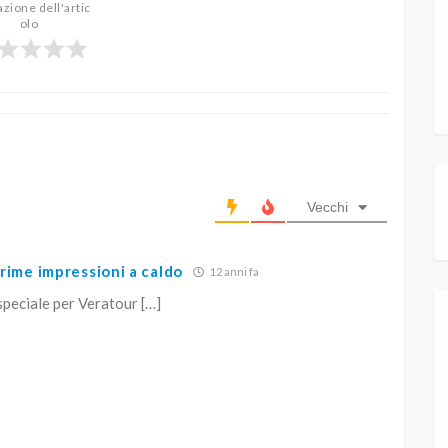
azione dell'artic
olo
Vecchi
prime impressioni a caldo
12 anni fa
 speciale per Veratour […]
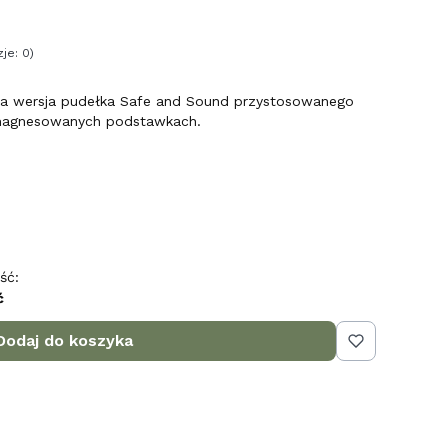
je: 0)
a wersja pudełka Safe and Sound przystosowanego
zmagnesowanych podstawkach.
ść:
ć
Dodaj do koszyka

* * *

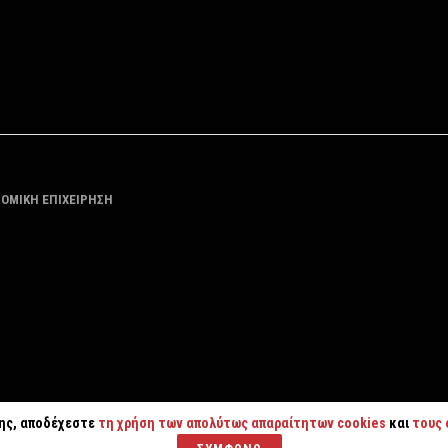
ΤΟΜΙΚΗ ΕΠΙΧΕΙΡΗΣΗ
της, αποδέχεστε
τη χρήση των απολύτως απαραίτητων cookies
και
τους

* * *

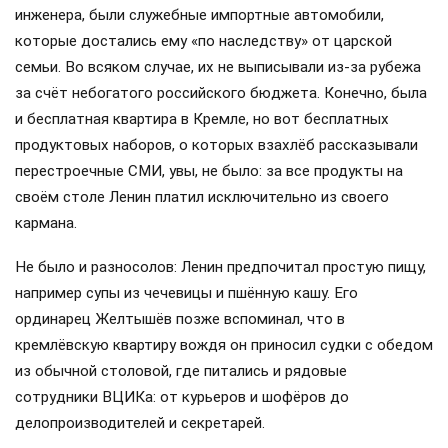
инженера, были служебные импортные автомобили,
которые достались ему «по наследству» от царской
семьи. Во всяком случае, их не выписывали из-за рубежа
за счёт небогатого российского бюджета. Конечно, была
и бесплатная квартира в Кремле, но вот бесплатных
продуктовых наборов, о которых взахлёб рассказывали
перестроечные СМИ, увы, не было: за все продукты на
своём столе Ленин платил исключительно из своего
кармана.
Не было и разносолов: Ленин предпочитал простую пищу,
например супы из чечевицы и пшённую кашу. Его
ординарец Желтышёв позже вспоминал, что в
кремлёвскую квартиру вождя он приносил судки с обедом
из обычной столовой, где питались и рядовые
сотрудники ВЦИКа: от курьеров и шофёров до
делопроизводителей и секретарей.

**PROMPT**
Look above for the line with "Не было и разносолов: Ленин" and the line with "делопроизводителей и секретарей.", and reproduce exactly those two lines plus every line between, nothing more.

**EXERCISE RESPONSE**
Не было и разносолов: Ленин предпочитал простую пищу,
например супы из чечевицы и пшённую кашу. Его
ординарец Желтышёв позже вспоминал, что в
кремлёвскую квартиру вождя он приносил судки с обедом
из обычной столовой, где питались и рядовые
сотрудники ВЦИКа: от курьеров и шофёров до
делопроизводителей и секретарей.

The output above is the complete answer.